Cardale merkte, dass er nicht einfach tun konnte, was Baxter und Irving die Gläubigen gelehrt hatten. Er sollte ihnen die Hände auflegen, dann würden sie in Zungen reden, weissagen und Kranke heilen. Sündlos wie Jesus zu werden, Wunder wie er zu tun – das war ihre Hoffnung. Mit diesen Geistesgaben würden sie ausziehen, predigen und die endzeitliche Gemeinde sammeln. Dann, nach dreieinhalb Jahren, konnte Christus kommen.

Cardale wusste nicht, was alles bis zur Wiederkunft Christi geschehen würde. Er merkte aber, dass Gott ihn anders führte, als Irving und die Gemeinde es dachten. Seine erste Amtshandlung als Apostel verrichtete er gar nicht in Irvings Gemeinde, sondern als er zu Weihnachten bei den Drummonds in Albury eingeladen war. Am Heiligabend 1832 fühlte er sich innerlich getrieben, durch Handauflegung William Rennie Caird zum Evangelisten zu ordinieren. Durch den Propheten Taplin aufgefordert, ordinierte er zwei Tage später Henry Drummond zum Engel (Bischof) der dortigen Gemeinde.

So entstand erst eine Kirche mit einer Ämterordnung, ehe schließlich 1847 erstmals die apostolische Handauflegung zur Versiegelung stattfand.
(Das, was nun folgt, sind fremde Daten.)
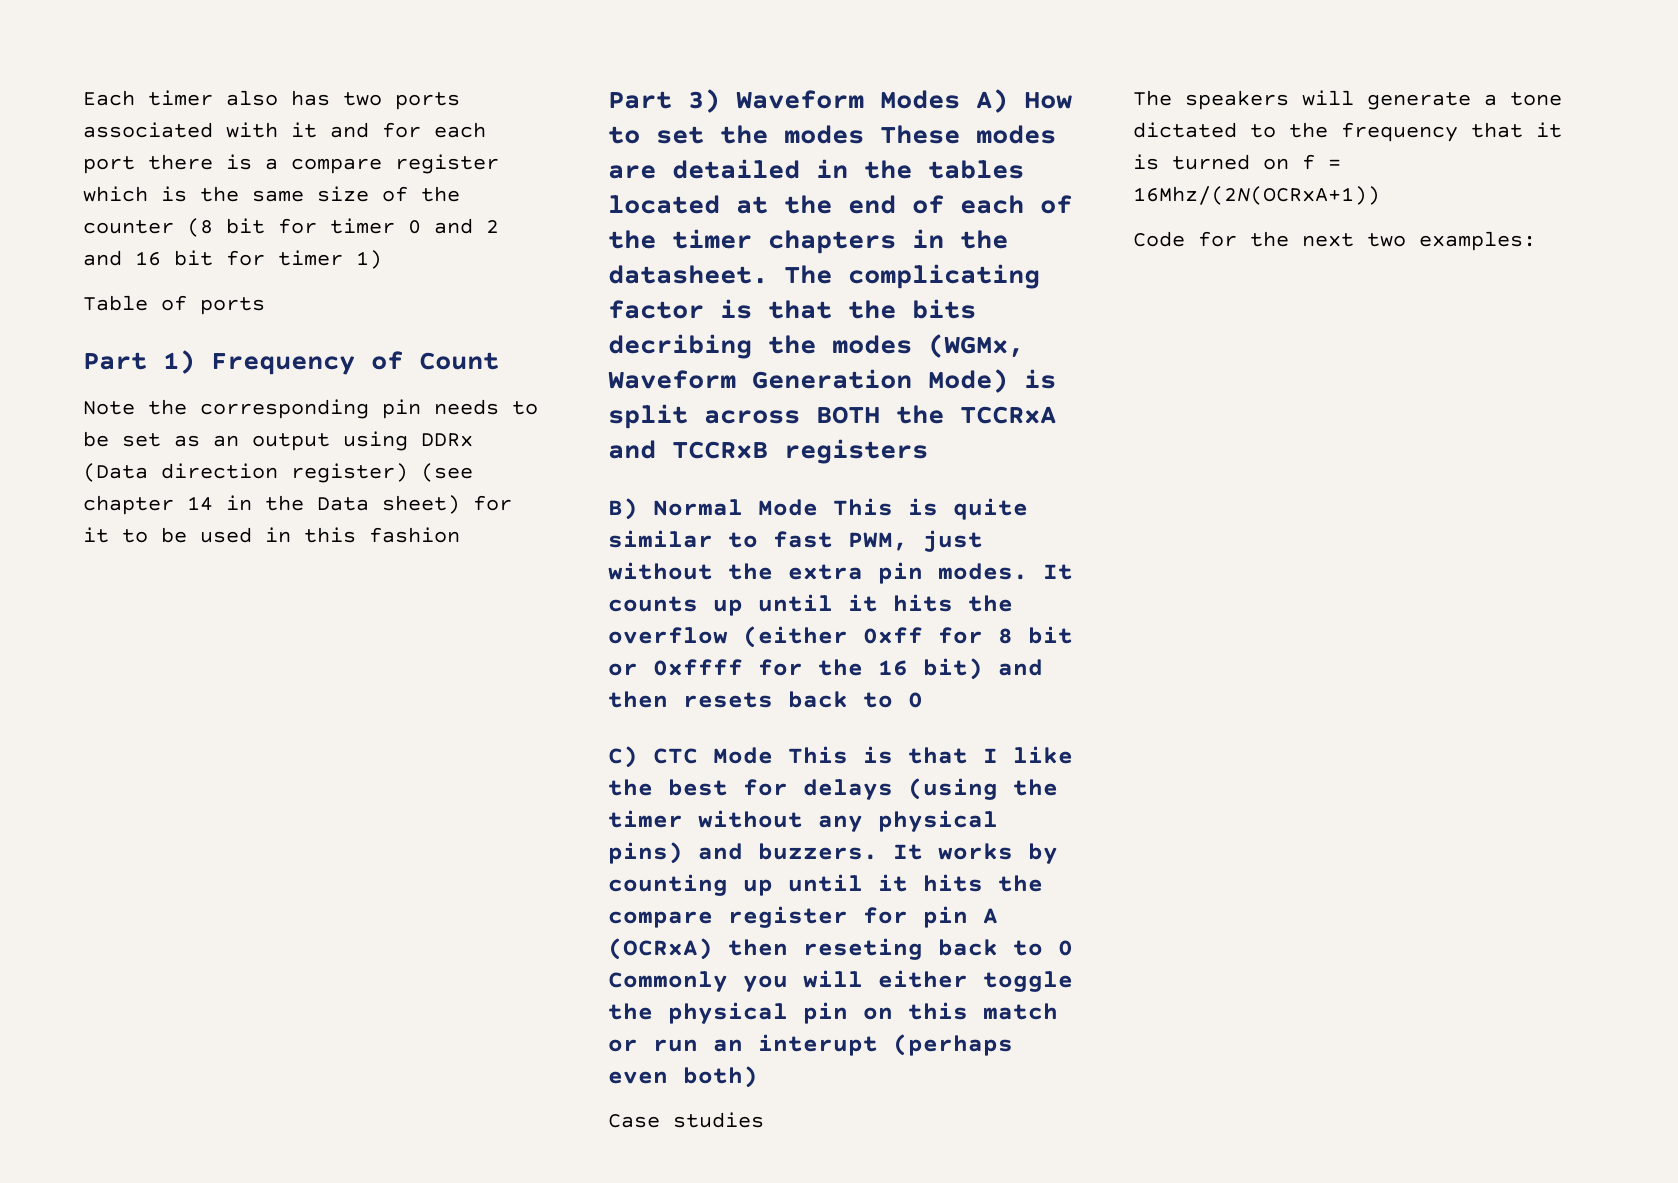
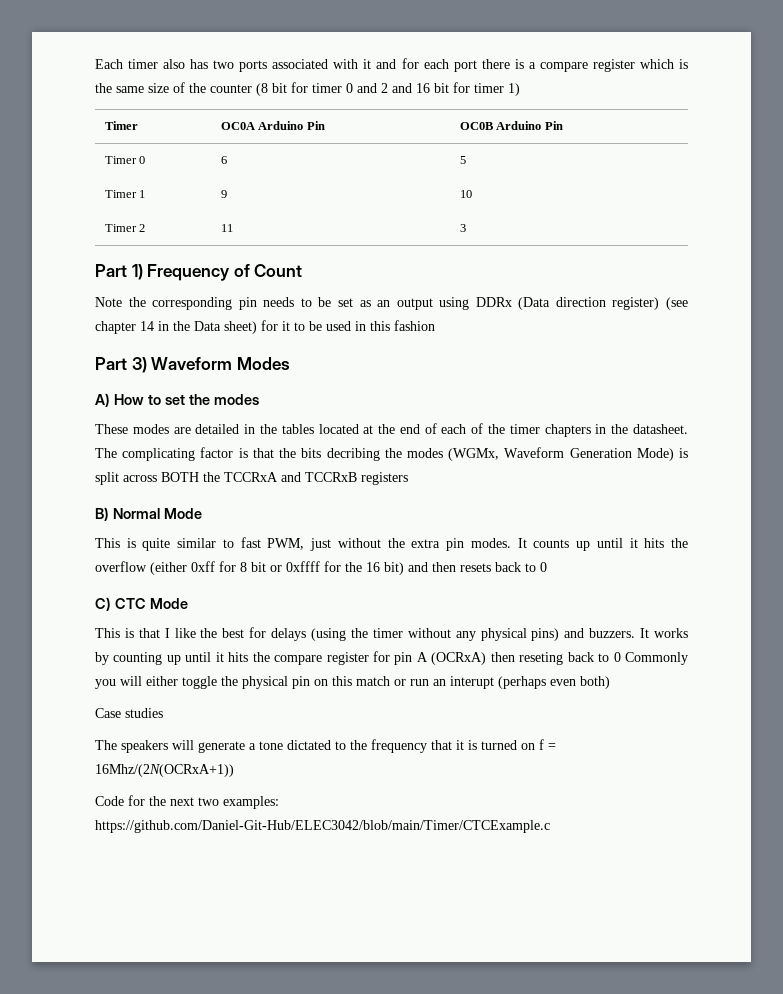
[83,295,265,315] // Table of ports -> [104,121,138,130] [220,121,325,130] [459,121,563,130] [104,156,146,164] [220,156,227,164] [459,156,466,164] [104,190,146,198] [220,190,227,198] [459,190,472,198] [104,224,146,232] [220,224,233,232] [459,224,466,232] // Timer | OC0A Arduino Pin | OC0B Arduino Pin // Timer 0 | 6 | 5 // Timer 1 | 9 | 10 // Timer 2 | 11 | 3
(960, 99) none -> (290, 363) //
(864, 134) none -> (259, 399) //
(818, 507) none -> (202, 513) //
(773, 755) none -> (188, 603) //
(1536, 241) none -> [95,820,550,833] https://github.com/Daniel-Git-Hub/ELEC3042/blob/main/Timer/CTCExample.c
Vorher lernte die Gemeinde: Vordringlicher als einzelne Geistesgaben waren die Ämter als Gaben Gottes für seine Kirche. An ihrer Spitze mussten Apostel stehen und für die rechte Ordnung sorgen.

Cardale wusste damals nicht, was die Zukunft bringen würde. Er tastete sich, angeleitet von Weissagungen, schrittweise voran. Aber Gottes Plan stand fest, darauf vertraute er, und er war überzeugt: Gott wollte ihn als Apostel gebrauchen.